Goal of the exercise: Please write out the entries from the beginning through the line with "Shows: 5h38" again, swapping "indicated" for "shown" and leaving everything else unchanged.

Records for the task:
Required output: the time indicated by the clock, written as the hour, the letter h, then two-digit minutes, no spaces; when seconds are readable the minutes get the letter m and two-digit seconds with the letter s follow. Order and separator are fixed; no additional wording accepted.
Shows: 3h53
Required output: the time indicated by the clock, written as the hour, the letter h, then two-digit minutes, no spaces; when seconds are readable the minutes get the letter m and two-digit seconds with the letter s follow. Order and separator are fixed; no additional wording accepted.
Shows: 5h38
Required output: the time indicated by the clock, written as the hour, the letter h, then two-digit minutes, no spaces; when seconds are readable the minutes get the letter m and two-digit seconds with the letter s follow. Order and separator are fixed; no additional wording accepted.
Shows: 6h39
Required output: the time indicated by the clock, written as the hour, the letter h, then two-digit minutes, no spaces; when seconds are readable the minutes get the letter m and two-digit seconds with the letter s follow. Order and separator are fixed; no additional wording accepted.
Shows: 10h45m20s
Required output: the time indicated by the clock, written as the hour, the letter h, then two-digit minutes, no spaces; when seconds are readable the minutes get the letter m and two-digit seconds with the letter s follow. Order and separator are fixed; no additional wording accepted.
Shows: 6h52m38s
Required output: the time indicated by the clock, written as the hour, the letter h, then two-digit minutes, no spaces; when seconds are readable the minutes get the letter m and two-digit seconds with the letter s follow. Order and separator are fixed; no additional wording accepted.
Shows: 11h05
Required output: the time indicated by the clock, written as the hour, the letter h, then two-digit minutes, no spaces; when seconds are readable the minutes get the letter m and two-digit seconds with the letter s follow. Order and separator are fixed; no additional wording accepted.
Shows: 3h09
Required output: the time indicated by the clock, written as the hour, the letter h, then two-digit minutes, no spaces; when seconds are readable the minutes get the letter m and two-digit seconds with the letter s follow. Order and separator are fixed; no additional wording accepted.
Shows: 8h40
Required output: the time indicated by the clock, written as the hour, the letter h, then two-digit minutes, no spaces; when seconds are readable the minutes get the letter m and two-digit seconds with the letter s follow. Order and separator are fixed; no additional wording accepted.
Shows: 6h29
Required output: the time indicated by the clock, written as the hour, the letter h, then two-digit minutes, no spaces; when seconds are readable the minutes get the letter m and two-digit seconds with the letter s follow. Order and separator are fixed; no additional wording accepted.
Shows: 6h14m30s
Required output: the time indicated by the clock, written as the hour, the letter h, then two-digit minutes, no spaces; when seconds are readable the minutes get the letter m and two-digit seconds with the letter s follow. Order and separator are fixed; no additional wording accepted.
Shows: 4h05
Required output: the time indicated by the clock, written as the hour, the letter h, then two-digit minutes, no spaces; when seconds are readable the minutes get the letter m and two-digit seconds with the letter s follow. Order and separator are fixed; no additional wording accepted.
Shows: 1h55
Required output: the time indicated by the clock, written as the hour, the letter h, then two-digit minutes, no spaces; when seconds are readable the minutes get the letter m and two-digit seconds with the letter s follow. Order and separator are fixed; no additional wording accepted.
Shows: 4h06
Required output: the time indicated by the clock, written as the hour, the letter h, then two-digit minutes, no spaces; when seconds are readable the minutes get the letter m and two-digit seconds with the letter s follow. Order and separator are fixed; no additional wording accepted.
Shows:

Exercise answer:
Required output: the time shown by the clock, written as the hour, the letter h, then two-digit minutes, no spaces; when seconds are readable the minutes get the letter m and two-digit seconds with the letter s follow. Order and separator are fixed; no additional wording accepted.
Shows: 3h53
Required output: the time shown by the clock, written as the hour, the letter h, then two-digit minutes, no spaces; when seconds are readable the minutes get the letter m and two-digit seconds with the letter s follow. Order and separator are fixed; no additional wording accepted.
Shows: 5h38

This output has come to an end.